» WHAT YOU HAVE TO DO
The output is the lines below from the one with "M5,803l81,-106 111,-131 108,-105" through the one with "2H6L4.5 2H-2.5L-4.4-4H-6ZM-1.5 3.2a1.3", both included, printed exactly and with no other line.

### DATA ###

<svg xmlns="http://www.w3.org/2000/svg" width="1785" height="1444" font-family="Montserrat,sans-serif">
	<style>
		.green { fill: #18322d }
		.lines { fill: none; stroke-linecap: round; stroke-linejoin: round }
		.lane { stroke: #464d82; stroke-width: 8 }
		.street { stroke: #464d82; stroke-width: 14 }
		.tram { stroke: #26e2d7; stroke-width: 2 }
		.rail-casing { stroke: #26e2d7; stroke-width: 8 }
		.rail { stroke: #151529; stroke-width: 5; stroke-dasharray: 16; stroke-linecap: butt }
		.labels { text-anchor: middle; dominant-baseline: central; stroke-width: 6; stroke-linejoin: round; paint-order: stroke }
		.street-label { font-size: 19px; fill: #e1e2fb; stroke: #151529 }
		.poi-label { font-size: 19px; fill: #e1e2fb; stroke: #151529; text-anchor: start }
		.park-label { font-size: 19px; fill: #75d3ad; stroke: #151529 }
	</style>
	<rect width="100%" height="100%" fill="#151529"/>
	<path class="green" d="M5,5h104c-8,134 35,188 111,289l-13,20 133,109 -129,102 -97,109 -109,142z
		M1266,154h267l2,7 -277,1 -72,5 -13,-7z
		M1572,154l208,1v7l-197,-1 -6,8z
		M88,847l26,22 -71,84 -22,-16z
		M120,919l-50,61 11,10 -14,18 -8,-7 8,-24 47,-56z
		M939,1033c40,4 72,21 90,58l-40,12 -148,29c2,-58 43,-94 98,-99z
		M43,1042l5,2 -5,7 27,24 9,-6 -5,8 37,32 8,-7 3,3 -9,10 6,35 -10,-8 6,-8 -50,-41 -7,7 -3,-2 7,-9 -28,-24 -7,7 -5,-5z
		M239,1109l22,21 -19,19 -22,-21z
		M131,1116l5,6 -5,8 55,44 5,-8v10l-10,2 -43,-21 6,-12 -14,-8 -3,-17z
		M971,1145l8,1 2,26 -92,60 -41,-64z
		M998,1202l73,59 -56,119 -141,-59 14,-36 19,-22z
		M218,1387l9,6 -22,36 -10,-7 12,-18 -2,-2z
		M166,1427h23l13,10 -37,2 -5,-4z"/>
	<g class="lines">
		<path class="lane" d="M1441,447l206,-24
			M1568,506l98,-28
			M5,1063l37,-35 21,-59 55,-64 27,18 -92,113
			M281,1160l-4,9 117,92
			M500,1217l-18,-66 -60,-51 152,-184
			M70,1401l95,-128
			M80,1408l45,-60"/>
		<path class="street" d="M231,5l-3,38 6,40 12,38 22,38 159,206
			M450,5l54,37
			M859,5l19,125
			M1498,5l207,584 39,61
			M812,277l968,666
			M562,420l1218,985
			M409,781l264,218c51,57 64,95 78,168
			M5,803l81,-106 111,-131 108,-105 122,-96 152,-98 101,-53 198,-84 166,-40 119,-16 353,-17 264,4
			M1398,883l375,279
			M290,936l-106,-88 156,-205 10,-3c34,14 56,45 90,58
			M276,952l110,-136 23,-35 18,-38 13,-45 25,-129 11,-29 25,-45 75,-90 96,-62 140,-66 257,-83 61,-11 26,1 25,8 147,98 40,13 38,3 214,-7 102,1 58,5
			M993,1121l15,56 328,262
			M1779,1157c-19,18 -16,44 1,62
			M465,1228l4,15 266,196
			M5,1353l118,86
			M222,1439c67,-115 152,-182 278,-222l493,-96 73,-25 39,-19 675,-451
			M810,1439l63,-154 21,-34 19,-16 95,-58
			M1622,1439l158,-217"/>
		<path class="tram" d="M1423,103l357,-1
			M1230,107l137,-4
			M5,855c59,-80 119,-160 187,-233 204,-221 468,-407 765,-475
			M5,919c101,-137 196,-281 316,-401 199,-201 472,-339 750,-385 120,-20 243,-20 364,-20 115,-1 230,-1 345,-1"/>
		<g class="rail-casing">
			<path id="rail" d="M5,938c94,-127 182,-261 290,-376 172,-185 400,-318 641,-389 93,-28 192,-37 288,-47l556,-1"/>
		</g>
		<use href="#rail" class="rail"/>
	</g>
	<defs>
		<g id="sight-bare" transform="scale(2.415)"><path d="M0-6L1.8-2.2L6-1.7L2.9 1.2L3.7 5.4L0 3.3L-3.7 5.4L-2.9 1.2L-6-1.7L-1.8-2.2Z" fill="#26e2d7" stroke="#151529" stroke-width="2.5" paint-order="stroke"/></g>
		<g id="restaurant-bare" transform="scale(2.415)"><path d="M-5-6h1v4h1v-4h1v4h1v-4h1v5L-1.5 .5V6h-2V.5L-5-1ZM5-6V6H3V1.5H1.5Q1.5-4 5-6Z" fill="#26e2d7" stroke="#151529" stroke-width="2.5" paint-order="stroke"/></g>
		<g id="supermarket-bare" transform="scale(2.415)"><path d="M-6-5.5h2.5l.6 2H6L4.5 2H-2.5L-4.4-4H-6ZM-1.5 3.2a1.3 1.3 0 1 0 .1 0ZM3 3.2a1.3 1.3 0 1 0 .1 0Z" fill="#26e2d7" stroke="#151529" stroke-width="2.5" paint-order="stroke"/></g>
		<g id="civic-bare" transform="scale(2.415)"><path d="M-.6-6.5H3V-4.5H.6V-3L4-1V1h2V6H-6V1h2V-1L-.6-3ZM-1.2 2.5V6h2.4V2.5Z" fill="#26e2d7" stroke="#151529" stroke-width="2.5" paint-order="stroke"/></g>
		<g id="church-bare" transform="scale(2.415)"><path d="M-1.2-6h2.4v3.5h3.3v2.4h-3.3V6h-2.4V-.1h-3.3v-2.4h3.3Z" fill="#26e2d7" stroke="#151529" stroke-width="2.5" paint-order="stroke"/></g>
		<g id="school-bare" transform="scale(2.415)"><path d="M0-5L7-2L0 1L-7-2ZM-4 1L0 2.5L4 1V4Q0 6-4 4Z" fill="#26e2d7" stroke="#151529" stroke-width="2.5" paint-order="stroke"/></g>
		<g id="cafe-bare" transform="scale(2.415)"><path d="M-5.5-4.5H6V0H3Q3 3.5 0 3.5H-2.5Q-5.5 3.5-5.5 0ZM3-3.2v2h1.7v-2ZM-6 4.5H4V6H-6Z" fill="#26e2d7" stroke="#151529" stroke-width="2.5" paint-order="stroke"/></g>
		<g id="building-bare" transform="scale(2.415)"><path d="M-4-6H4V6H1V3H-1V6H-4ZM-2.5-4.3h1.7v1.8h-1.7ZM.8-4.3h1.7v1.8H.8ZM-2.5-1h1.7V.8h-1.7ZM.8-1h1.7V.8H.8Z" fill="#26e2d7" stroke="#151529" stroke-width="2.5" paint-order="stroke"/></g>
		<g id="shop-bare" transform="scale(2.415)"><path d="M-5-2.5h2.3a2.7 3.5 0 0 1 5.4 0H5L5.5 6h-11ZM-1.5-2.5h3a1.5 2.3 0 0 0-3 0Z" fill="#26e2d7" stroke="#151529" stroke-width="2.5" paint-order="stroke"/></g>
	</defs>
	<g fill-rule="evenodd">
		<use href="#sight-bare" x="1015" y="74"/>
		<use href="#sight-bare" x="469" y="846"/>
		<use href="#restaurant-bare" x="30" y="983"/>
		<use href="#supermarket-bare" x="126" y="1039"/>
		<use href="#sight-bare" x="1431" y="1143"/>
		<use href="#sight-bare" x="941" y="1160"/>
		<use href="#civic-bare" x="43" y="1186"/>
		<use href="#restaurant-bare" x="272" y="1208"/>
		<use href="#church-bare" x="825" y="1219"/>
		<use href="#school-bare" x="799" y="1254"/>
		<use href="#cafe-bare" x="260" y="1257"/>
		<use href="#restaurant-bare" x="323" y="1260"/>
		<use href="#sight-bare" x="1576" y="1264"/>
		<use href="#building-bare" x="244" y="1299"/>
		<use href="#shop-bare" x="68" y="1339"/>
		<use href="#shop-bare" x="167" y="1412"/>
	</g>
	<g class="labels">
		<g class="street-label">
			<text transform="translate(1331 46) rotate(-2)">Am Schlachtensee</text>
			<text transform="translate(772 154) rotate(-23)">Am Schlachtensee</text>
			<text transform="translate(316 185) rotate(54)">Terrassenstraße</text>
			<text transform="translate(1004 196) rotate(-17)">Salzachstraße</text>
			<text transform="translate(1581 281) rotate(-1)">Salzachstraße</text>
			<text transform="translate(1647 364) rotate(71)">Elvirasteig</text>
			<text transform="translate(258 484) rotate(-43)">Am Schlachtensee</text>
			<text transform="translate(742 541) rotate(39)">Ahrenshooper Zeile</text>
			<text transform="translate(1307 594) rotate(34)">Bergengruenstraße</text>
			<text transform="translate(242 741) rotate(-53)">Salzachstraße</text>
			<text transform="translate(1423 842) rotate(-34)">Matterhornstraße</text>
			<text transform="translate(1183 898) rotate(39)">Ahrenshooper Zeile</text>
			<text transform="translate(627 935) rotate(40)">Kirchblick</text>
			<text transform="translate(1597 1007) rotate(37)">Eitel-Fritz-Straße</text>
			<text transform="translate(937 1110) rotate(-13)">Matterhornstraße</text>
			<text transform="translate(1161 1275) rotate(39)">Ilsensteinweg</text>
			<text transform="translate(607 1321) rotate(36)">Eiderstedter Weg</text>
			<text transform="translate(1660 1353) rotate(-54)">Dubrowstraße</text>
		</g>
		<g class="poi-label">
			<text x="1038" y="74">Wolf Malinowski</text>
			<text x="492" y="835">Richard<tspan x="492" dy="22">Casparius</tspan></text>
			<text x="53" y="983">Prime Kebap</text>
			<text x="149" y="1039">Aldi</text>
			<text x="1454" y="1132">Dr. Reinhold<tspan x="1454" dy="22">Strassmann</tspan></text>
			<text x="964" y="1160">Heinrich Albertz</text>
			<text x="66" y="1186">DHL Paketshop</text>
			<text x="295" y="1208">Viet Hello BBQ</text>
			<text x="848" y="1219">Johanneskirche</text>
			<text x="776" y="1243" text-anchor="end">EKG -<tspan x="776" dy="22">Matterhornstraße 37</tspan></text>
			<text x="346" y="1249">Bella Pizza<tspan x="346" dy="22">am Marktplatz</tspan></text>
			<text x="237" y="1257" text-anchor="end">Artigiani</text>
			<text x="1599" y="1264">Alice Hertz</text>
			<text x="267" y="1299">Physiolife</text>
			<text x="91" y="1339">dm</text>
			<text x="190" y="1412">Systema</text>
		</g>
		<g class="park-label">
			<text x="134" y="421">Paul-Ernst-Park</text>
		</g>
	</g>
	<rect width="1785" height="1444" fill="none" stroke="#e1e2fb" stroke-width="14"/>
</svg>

###

» YOUR SOLUTION
			M5,803l81,-106 111,-131 108,-105 122,-96 152,-98 101,-53 198,-84 166,-40 119,-16 353,-17 264,4
			M1398,883l375,279
			M290,936l-106,-88 156,-205 10,-3c34,14 56,45 90,58
			M276,952l110,-136 23,-35 18,-38 13,-45 25,-129 11,-29 25,-45 75,-90 96,-62 140,-66 257,-83 61,-11 26,1 25,8 147,98 40,13 38,3 214,-7 102,1 58,5
			M993,1121l15,56 328,262
			M1779,1157c-19,18 -16,44 1,62
			M465,1228l4,15 266,196
			M5,1353l118,86
			M222,1439c67,-115 152,-182 278,-222l493,-96 73,-25 39,-19 675,-451
			M810,1439l63,-154 21,-34 19,-16 95,-58
			M1622,1439l158,-217"/>
		<path class="tram" d="M1423,103l357,-1
			M1230,107l137,-4
			M5,855c59,-80 119,-160 187,-233 204,-221 468,-407 765,-475
			M5,919c101,-137 196,-281 316,-401 199,-201 472,-339 750,-385 120,-20 243,-20 364,-20 115,-1 230,-1 345,-1"/>
		<g class="rail-casing">
			<path id="rail" d="M5,938c94,-127 182,-261 290,-376 172,-185 400,-318 641,-389 93,-28 192,-37 288,-47l556,-1"/>
		</g>
		<use href="#rail" class="rail"/>
	</g>
	<defs>
		<g id="sight-bare" transform="scale(2.415)"><path d="M0-6L1.8-2.2L6-1.7L2.9 1.2L3.7 5.4L0 3.3L-3.7 5.4L-2.9 1.2L-6-1.7L-1.8-2.2Z" fill="#26e2d7" stroke="#151529" stroke-width="2.5" paint-order="stroke"/></g>
		<g id="restaurant-bare" transform="scale(2.415)"><path d="M-5-6h1v4h1v-4h1v4h1v-4h1v5L-1.5 .5V6h-2V.5L-5-1ZM5-6V6H3V1.5H1.5Q1.5-4 5-6Z" fill="#26e2d7" stroke="#151529" stroke-width="2.5" paint-order="stroke"/></g>
		<g id="supermarket-bare" transform="scale(2.415)"><path d="M-6-5.5h2.5l.6 2H6L4.5 2H-2.5L-4.4-4H-6ZM-1.5 3.2a1.3 1.3 0 1 0 .1 0ZM3 3.2a1.3 1.3 0 1 0 .1 0Z" fill="#26e2d7" stroke="#151529" stroke-width="2.5" paint-order="stroke"/></g>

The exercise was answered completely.